Your objective -> Below are entries. Copy exactly the lines running from the line that holds "por Leticia Portella" to the line that holds "1. **Tomar as pílulas**", with both ends included.

Data for this task ->
|---|

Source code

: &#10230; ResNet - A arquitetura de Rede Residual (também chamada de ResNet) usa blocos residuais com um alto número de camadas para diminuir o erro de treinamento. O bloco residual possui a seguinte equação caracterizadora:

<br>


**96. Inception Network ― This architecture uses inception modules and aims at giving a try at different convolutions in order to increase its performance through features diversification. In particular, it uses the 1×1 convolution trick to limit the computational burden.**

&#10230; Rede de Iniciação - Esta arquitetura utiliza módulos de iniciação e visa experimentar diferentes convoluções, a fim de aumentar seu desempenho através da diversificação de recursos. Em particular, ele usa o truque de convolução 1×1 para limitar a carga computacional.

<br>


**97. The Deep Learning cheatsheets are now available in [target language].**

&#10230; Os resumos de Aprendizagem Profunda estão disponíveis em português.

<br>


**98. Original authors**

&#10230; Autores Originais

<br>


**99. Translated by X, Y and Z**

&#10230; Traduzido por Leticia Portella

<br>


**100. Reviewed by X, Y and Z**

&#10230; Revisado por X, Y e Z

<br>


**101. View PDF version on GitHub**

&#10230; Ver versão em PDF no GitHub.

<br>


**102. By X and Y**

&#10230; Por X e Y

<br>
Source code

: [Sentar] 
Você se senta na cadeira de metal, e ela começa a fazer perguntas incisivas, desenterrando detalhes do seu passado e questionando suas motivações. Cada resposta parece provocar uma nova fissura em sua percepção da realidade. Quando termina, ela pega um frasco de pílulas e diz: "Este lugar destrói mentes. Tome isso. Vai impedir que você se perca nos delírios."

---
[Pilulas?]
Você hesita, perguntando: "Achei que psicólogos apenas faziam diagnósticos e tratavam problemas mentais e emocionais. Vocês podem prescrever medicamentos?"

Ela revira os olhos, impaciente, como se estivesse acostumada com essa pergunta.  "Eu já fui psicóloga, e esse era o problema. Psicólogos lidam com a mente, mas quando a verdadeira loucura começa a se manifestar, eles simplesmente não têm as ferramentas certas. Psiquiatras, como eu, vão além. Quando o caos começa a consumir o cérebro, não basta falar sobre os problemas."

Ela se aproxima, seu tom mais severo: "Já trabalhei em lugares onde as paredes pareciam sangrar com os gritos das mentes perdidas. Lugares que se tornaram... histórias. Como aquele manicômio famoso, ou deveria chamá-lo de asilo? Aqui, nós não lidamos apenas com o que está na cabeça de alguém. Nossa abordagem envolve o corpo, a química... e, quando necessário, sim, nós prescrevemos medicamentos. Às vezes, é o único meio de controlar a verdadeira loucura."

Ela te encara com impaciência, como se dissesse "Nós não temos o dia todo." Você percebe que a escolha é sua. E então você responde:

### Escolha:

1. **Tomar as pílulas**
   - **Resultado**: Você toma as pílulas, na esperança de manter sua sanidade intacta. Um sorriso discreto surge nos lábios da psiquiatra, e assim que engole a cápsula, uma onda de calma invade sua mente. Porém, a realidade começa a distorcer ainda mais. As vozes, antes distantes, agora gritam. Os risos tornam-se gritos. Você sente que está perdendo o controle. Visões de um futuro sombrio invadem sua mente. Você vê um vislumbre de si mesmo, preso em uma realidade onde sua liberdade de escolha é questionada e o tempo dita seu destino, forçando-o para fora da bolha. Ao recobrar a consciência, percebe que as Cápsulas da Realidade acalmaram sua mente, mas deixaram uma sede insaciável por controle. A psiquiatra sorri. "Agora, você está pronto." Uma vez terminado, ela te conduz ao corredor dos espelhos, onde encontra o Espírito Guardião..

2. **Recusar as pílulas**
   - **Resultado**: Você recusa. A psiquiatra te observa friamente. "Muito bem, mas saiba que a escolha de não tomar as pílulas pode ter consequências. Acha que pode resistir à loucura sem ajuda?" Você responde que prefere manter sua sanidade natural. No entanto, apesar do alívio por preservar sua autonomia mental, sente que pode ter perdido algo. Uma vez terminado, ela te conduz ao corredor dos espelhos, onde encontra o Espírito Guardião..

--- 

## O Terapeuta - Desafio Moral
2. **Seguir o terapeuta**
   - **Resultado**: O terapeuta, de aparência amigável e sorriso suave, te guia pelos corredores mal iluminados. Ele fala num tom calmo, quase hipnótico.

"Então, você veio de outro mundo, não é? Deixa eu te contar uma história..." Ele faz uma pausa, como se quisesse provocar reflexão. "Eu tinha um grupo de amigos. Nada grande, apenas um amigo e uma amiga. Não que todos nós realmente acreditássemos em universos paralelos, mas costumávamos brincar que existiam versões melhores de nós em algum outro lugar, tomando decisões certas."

|---|

Task solution ->
&#10230; Traduzido por Leticia Portella

<br>


**100. Reviewed by X, Y and Z**

&#10230; Revisado por X, Y e Z

<br>


**101. View PDF version on GitHub**

&#10230; Ver versão em PDF no GitHub.

<br>


**102. By X and Y**

&#10230; Por X e Y

<br>
Source code

: [Sentar] 
Você se senta na cadeira de metal, e ela começa a fazer perguntas incisivas, desenterrando detalhes do seu passado e questionando suas motivações. Cada resposta parece provocar uma nova fissura em sua percepção da realidade. Quando termina, ela pega um frasco de pílulas e diz: "Este lugar destrói mentes. Tome isso. Vai impedir que você se perca nos delírios."

---
[Pilulas?]
Você hesita, perguntando: "Achei que psicólogos apenas faziam diagnósticos e tratavam problemas mentais e emocionais. Vocês podem prescrever medicamentos?"

Ela revira os olhos, impaciente, como se estivesse acostumada com essa pergunta.  "Eu já fui psicóloga, e esse era o problema. Psicólogos lidam com a mente, mas quando a verdadeira loucura começa a se manifestar, eles simplesmente não têm as ferramentas certas. Psiquiatras, como eu, vão além. Quando o caos começa a consumir o cérebro, não basta falar sobre os problemas."

Ela se aproxima, seu tom mais severo: "Já trabalhei em lugares onde as paredes pareciam sangrar com os gritos das mentes perdidas. Lugares que se tornaram... histórias. Como aquele manicômio famoso, ou deveria chamá-lo de asilo? Aqui, nós não lidamos apenas com o que está na cabeça de alguém. Nossa abordagem envolve o corpo, a química... e, quando necessário, sim, nós prescrevemos medicamentos. Às vezes, é o único meio de controlar a verdadeira loucura."

Ela te encara com impaciência, como se dissesse "Nós não temos o dia todo." Você percebe que a escolha é sua. E então você responde:

### Escolha:

1. **Tomar as pílulas**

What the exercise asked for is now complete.